Problem : VFP – File is in use by another user

I have multiple users inserting records inside a FoxPro database throuhg an ASP Application.

It is very common to have multiple users inserting records at the same time and, when this happens, they get this error message:

Exception of type ‘System.Web.HttpUnhandledException’ was thrown.: System.Web.HttpUnhandledException: Exception of type ‘System.Web.HttpUnhandledException’ was thrown. —> System.Data.OleDb.OleDbException: File is in use by another user.

Seems like FoxPro is locking the file until it finishes inserting the new record which is stopping my other users to insert/update anything.

any ideas how can I work around this issue?

Code Snippet:
Dim con As New OleDbConnection(System.Configuration.ConfigurationManager.ConnectionStrings(“FoxPro_DB”).ConnectionString)
Dim sql As String = “insert into tablename (clientid, Tablename) values (‘clientid’,’table’)”
con.Open()
Dim command As New OleDbCommand(sql, con)
command.CommandType = CommandType.Text
command.CommandTimeout = 0
command.ExecuteNonQuery()
command.Dispose()
con.Close()

Solution : VFP – File is in use by another user

Your assumption is right. As we talk about an insert into here, vfp is trying to lock the head of the dbf automatically before inserting, after getting the lock inserts data and then unlocks the file. And vfp does retry if a lock doesn’t work at the first time. The setting for this is REPROCESS. Via oledb provider you can also send a SET REPROCESS and change that setting. At the default setting vfp is trying locks indefinately, therefore you’d not get the error due to this behavior, some inserts just might take longer.
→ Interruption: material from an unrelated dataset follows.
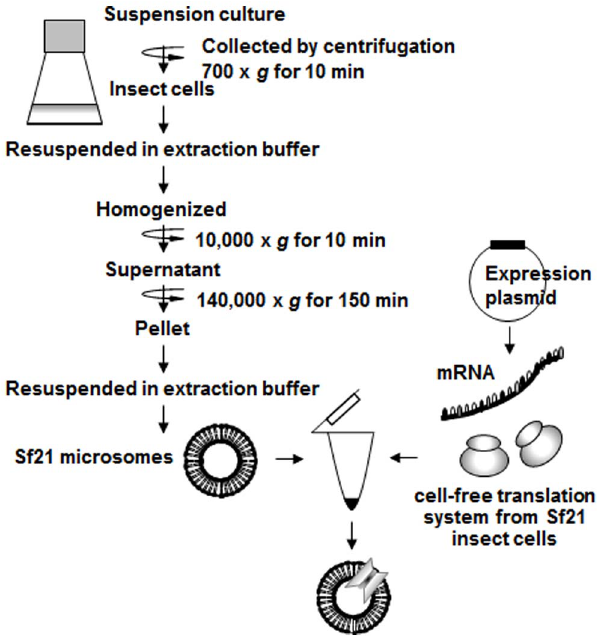
Fig. 1. Flow chart for the preparation of microsomes from Sf21 cultured insect cells. Fewer centrifugation and wash steps were required compared to the conventional protocol for the preparation of rough microsomes from dog pancreas and the composition of the buffer was simplified. Single-tube reactions consisting of Sf21microsomes, cell-free translationally active lysates from cultured insect cells and mRNA were performed to synthesize membrane proteins in vitro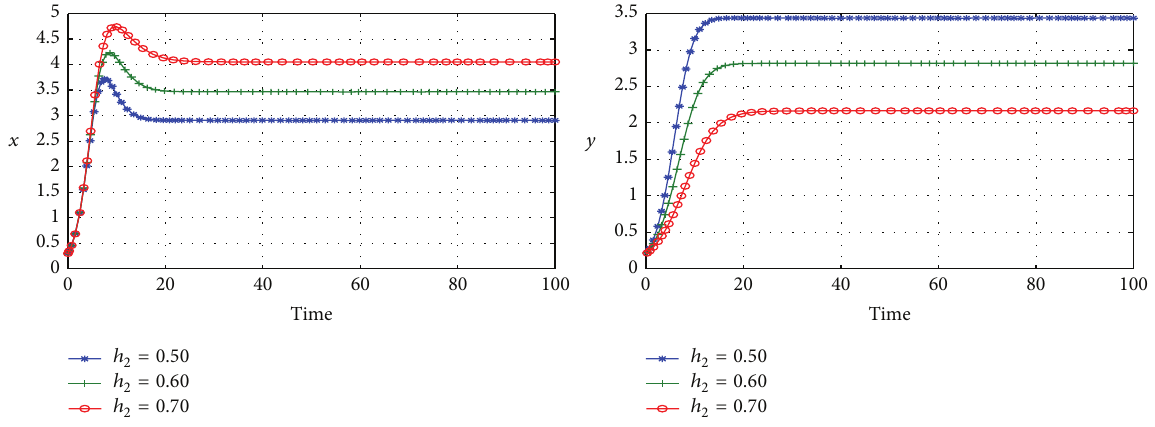
Figure 2: When ℎ 1 = 0.4 and ℎ 2 increases, prey species 𝑥 increases and predator species 𝑦 decreases.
The other problem you could have in accessing a dbf table is, that someone has an exclusive lock, opened the dbf exclusive, but then you get an error ‘File access is denied’.
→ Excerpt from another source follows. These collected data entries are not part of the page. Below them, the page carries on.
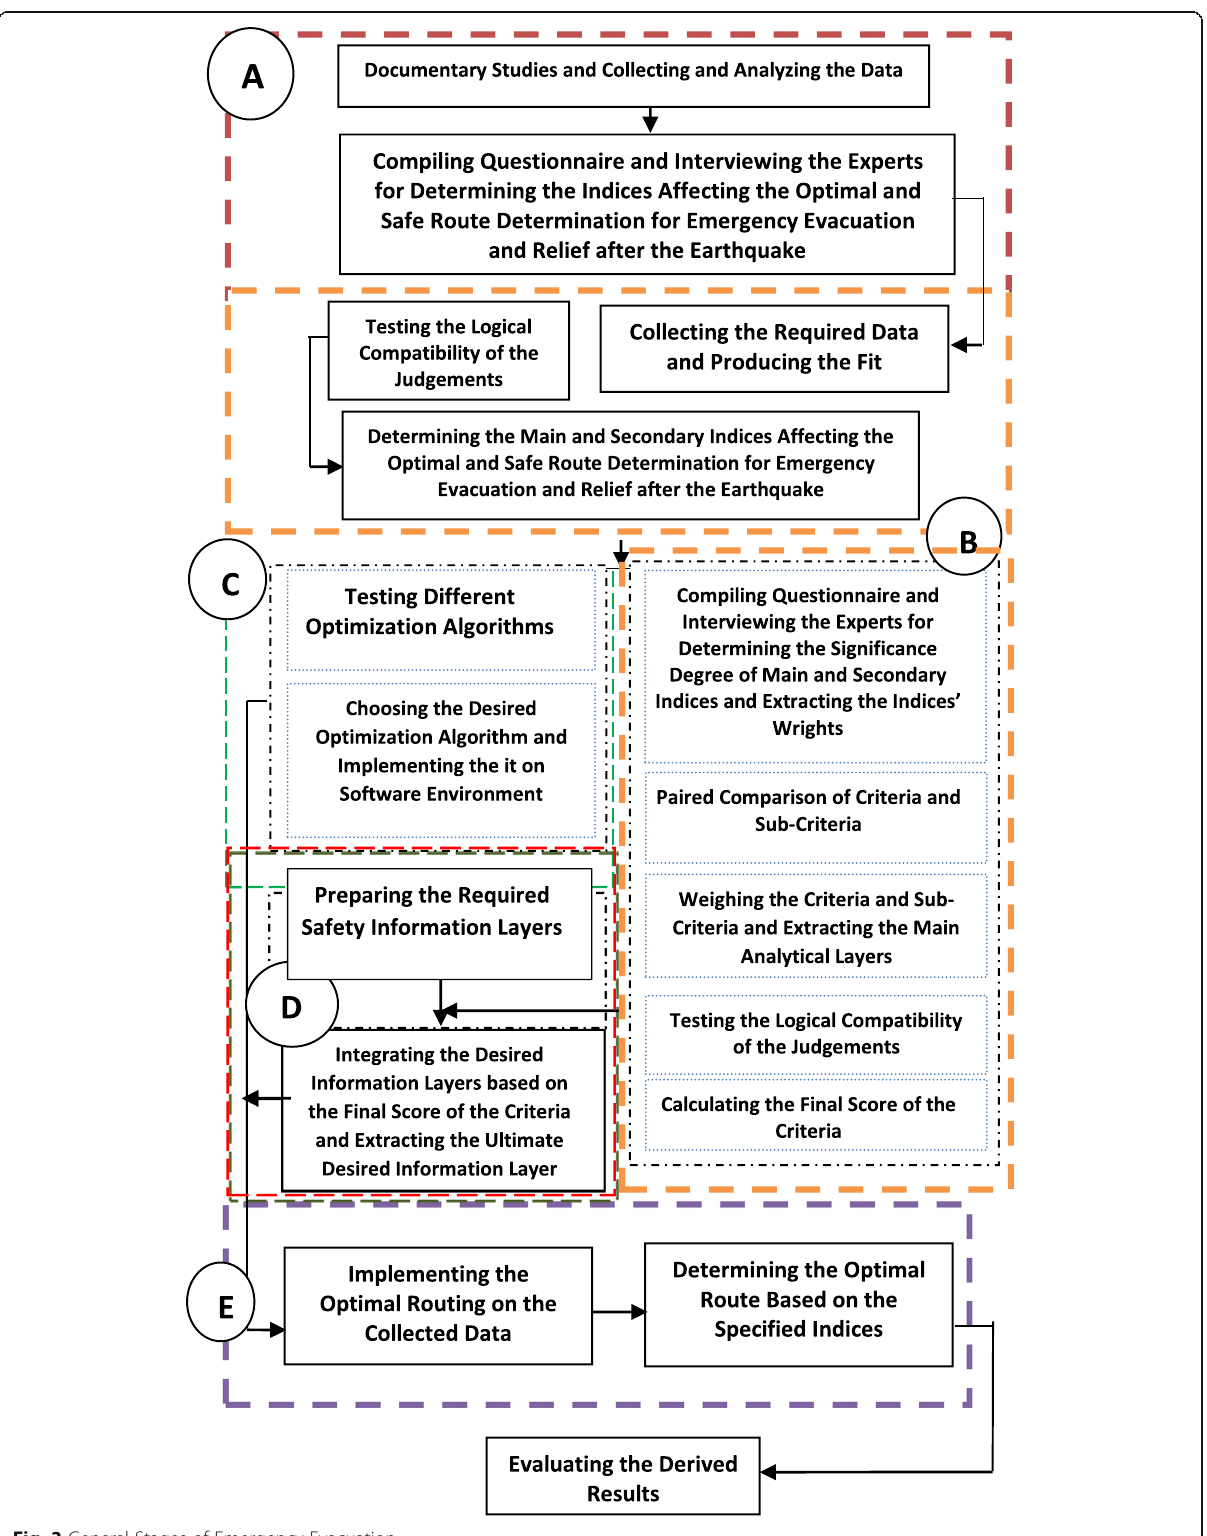
Fig. 3 General Stages of Emergency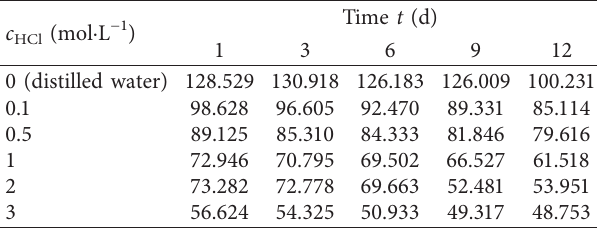
Table 4: Compressive yield stress σ different acid erosion concentration and time.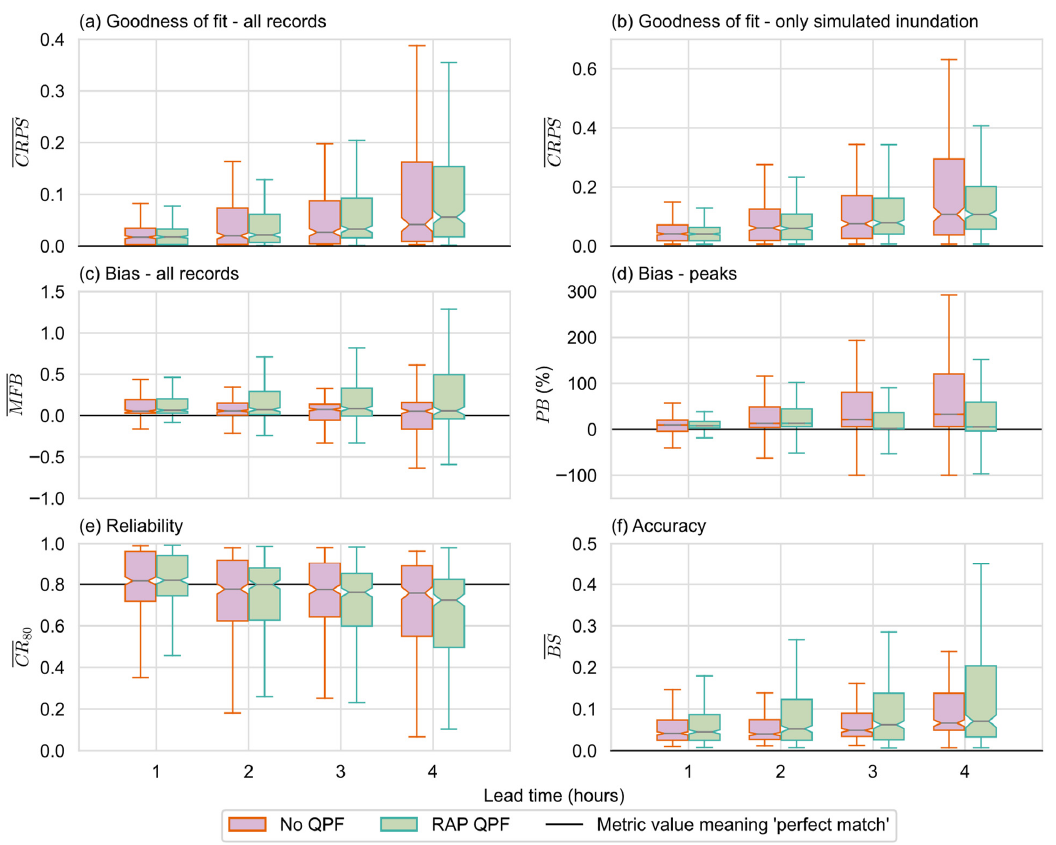
Figure 8. General performance metrics of the no-QPF and the QPF-aware surrogate models.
So ‘File is in use by another user’ only happens, if you set REPROCESS to some setting limiting attempts, which makes sense in a web app, as you will need to do things within a timeout.
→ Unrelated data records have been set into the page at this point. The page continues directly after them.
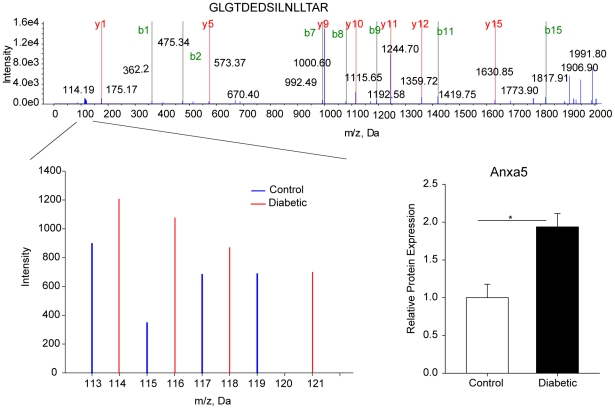
Examples of a differentially-expressed protein identified by iTRAQ.Retinal protein isolated from four diabetic and four age-matched control rats was labeled with isobaric tags prior to separation, identification, and quantitation by 8-plex iTRAQ using LC/MS/MS. An example MS/MS spectrum and the corresponding quantitation data (magnification of iTRAQ signal region) for a confidently identified (>95%) peptide component of Anxa5 are depicted. The signal intensities of all confidently identified peptides unique to Anxa5 were compiled to quantify Anxa5 expression. Anxa5 was significantly increased by approximately two-fold in three-month diabetic rats compared to controls. * p<0.05, two-tailed t-test, n = 4/group.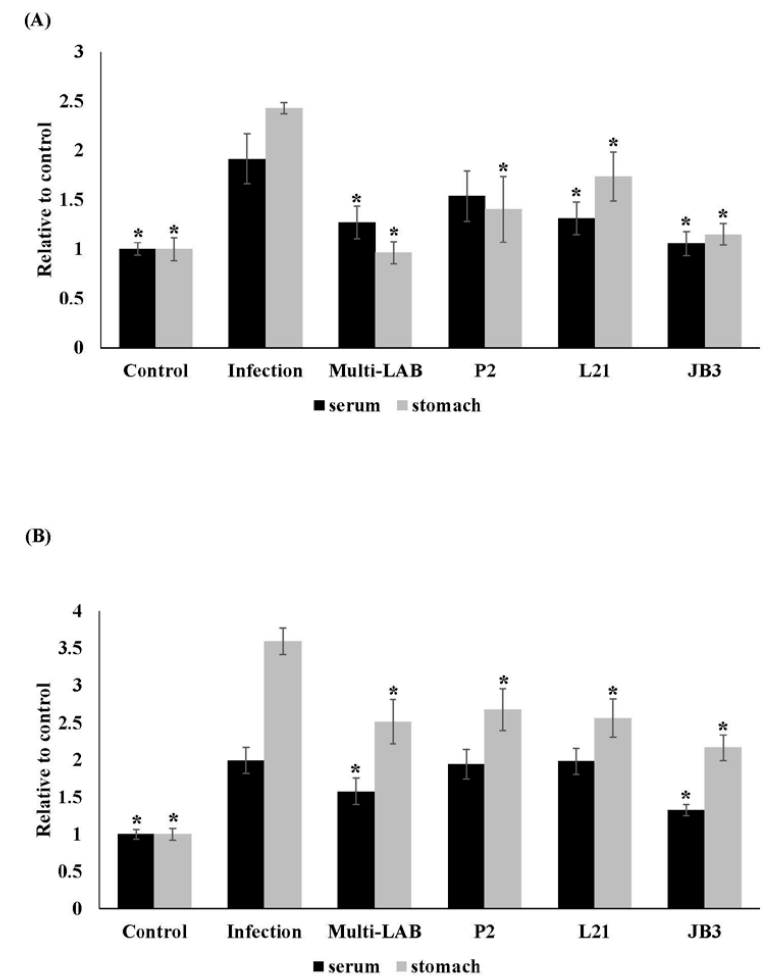
Figure 2. E ff ects of LAB strains on the H. pylori specific IgA ( A ) and IgM ( B ) levels in serum and stomach homogenates of mice. * Means significantly di ff erent from infection group, p <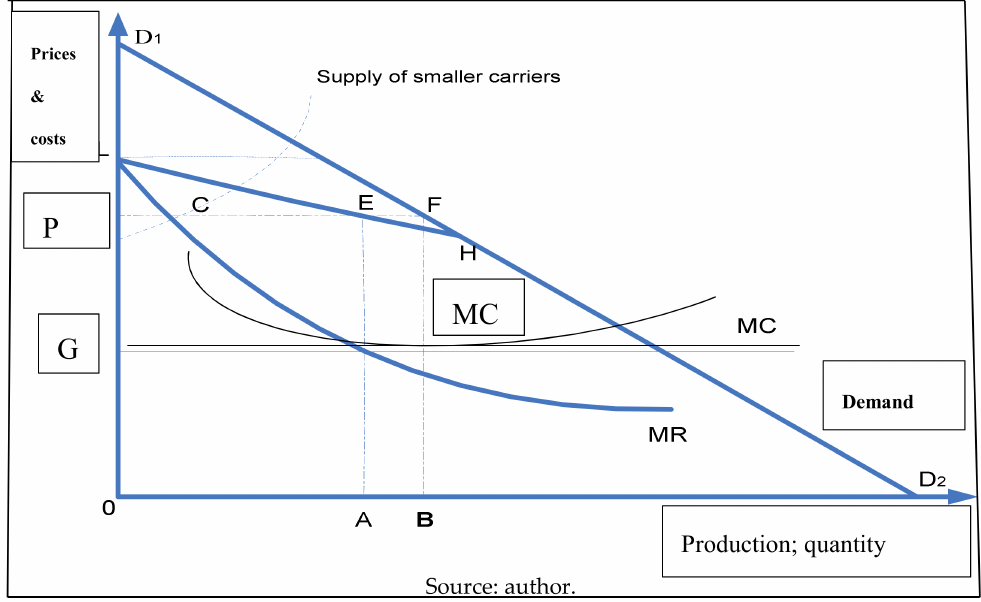
Figure 13. A group of oligopolies and a number of fringe competitive firms in Transpacific Eastbound. In CM, 9 containership companies are oligopolies, and earned $121b (2008), from an aggregate total share of fleet capacity 64%: AP Moller-Maersk, CMA CGM, Hapag-Lloyd, APL, Hyundai, (Hanjin), NYK, CSAV, and Zim 69 . They have a 71% share of total revenue (59% in TEUs carried). In May 2008, the 9 top companies had a share in the existing fleet of 69.4% (Lorange 2009) in TEUs. As shown, D 1 D 2 is the total demand curve of shippers for containership services over one particular route. From this we subtract what is offered by the fringe firms, leaving LEHD 2. Oligopolies exercise control over prices by adjusting production and with various co-operations, surcharges, negotiations and GRIs, to produce OA, satisfying the greater part of total demand: i.e., 60% (= LEHD 2 ); also PC =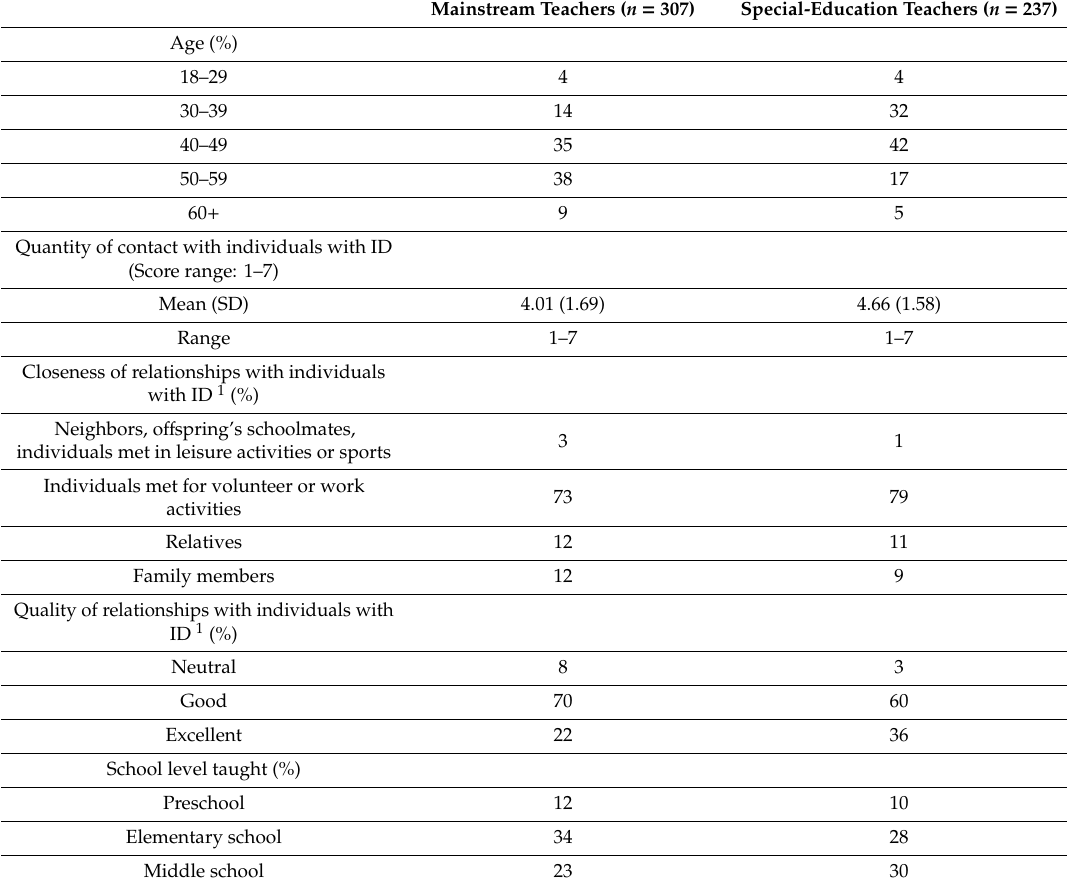
Table 1. Characteristics of the mainstream and special-education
What you perhaps should do is send a command like this to the oledb provider and see how REPROCESS is set:

Create Cursor curResult (nReprocess I)
Insert Into curResult Values (Set(‘REPROCESS’))
Insert Into curResult Values (Set(‘REPROCESS’,2))
SetResultSet(‘curResult’)

To execute these three commands in one ExecuteNonQuery, execute EXECSCRIPT(“…”). the result should be a dataset. Let us know if that’s different from 0. the value of the second record will tell you what the value in the first record means, if it’s N attempts or N seconds. 0 in the second record means it’s attempts, 1 means it’s seconds.

The best approach for a webapp might be to set it to 3 or 4 seconds and have error handling of such a message to report a failure if the insert doesn’t work. And overall do manual transactions by sending BEGIN TRANSACTION and END TRANSACTION or ROLLBACK, if you do more than a simple insert it might not be good to fail half way, then better ROLLBACK.